I know he doesn’t care if I hear the conversation.  I also know he assumes I’ll stay quiet.  I will.

“Hey, Baby…” he begins, although not being able to hear the other side of the conversation always makes me wonder if people are really speaking to someone or just putting on airs.  I listen anyway, and daydream.

“…and it’s been a long night.”

“Yea, I think I’ll be out of here soon.  Maybe in a couple of hours.”

“No, I’ll grab something for breakfast so you don’t have to wait.”

“I love you too, Honey.  See you soon.”

“G’bye.”

He hangs up the phone and places it back on the nightstand.  As he turns toward me, he says, “Sorry ’bout that.  I know that must bother you.”

He leans down and kisses me again.  As his hand moves toward my face to stroke my cheek, the glint of sunlight on his wedding ring catches my eye.

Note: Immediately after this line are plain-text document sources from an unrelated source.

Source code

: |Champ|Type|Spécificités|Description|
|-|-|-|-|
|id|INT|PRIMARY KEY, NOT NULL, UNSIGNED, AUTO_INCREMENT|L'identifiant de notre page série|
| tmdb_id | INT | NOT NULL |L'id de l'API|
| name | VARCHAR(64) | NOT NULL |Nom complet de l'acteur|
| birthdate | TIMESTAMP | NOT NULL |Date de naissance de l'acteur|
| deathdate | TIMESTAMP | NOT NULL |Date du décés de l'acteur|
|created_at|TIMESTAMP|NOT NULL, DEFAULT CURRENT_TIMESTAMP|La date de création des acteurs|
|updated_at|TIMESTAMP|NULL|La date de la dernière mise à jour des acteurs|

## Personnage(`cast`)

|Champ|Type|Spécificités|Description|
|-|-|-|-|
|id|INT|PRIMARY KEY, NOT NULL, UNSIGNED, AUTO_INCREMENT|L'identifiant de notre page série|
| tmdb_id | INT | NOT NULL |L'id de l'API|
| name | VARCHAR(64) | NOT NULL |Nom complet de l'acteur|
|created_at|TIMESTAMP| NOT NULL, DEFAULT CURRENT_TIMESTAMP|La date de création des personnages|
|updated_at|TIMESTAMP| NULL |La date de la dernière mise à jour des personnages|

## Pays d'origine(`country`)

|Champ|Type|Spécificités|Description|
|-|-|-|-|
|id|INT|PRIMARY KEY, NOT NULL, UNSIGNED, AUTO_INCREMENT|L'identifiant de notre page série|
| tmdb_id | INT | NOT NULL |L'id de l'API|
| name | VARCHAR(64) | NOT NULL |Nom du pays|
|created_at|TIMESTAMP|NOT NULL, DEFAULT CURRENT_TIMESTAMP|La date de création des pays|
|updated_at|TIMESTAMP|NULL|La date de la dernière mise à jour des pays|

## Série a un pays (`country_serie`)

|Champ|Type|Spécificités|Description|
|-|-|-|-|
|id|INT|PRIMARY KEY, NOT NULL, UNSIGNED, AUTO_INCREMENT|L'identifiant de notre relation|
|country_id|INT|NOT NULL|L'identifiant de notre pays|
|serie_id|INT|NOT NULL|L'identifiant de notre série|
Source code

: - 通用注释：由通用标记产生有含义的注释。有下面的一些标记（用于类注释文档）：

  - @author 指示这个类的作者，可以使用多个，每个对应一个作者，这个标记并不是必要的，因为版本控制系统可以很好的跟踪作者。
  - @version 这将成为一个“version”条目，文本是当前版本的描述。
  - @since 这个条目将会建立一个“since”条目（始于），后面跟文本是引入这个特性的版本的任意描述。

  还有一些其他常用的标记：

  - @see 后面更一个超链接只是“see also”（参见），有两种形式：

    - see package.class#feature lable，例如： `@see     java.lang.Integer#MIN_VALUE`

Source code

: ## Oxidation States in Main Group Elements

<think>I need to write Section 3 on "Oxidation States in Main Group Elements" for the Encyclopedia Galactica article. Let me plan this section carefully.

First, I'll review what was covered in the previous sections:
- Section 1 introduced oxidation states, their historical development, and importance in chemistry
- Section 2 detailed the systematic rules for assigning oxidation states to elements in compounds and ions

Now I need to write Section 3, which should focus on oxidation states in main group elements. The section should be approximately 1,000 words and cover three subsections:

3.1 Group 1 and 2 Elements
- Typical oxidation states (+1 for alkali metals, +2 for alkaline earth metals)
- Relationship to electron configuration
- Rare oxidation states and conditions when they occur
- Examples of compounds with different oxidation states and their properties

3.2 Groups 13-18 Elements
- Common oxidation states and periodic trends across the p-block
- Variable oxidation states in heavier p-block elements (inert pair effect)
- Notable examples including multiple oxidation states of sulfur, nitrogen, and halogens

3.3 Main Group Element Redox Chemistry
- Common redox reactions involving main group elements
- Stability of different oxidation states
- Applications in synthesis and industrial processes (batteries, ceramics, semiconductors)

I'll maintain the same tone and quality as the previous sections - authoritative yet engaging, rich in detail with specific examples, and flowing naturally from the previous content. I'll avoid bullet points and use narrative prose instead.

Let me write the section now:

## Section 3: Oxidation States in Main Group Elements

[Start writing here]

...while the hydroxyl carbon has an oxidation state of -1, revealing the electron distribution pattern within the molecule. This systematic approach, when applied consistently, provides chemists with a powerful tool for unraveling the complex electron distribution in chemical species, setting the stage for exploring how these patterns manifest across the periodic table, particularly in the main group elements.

These many years later, I remember easily how often that same conversation played out between us.  Sure, the circumstances were different from time to time, but the context never changed.  The gift of hindsight, of course, gives me the answer now that I could never reach back then.  So…

I really wish I’d said this to you then, but I never told you and you never knew.

I didn’t stay quiet because I thought she was a threat to me, to what we shared, or even to you.  I didn’t even stay quiet because I was a threat to her or your marriage.  I stayed quiet because my fear was of you.

I just don’t think your wife and I were enemies.  In fact, you could say we were allies of sorts.  So many times I would listen to your side of the phone call and wonder, “If he can do that to her…  Well, what then of me?”

My first impression is that only after it was over, only after the emotions washed away in time, only now do I see my feelings were and are with her instead of you.  I think I saw her loving you more and more and suspect it was because she knew.  She was trying to stop what was happening and save what was left.

She even sticks in my mind now more than you do.  It’s odd, I know.  I still wonder precisely why that is.

Maybe it’s really simple.  Maybe her devotion and faithfulness were more memorable than you were.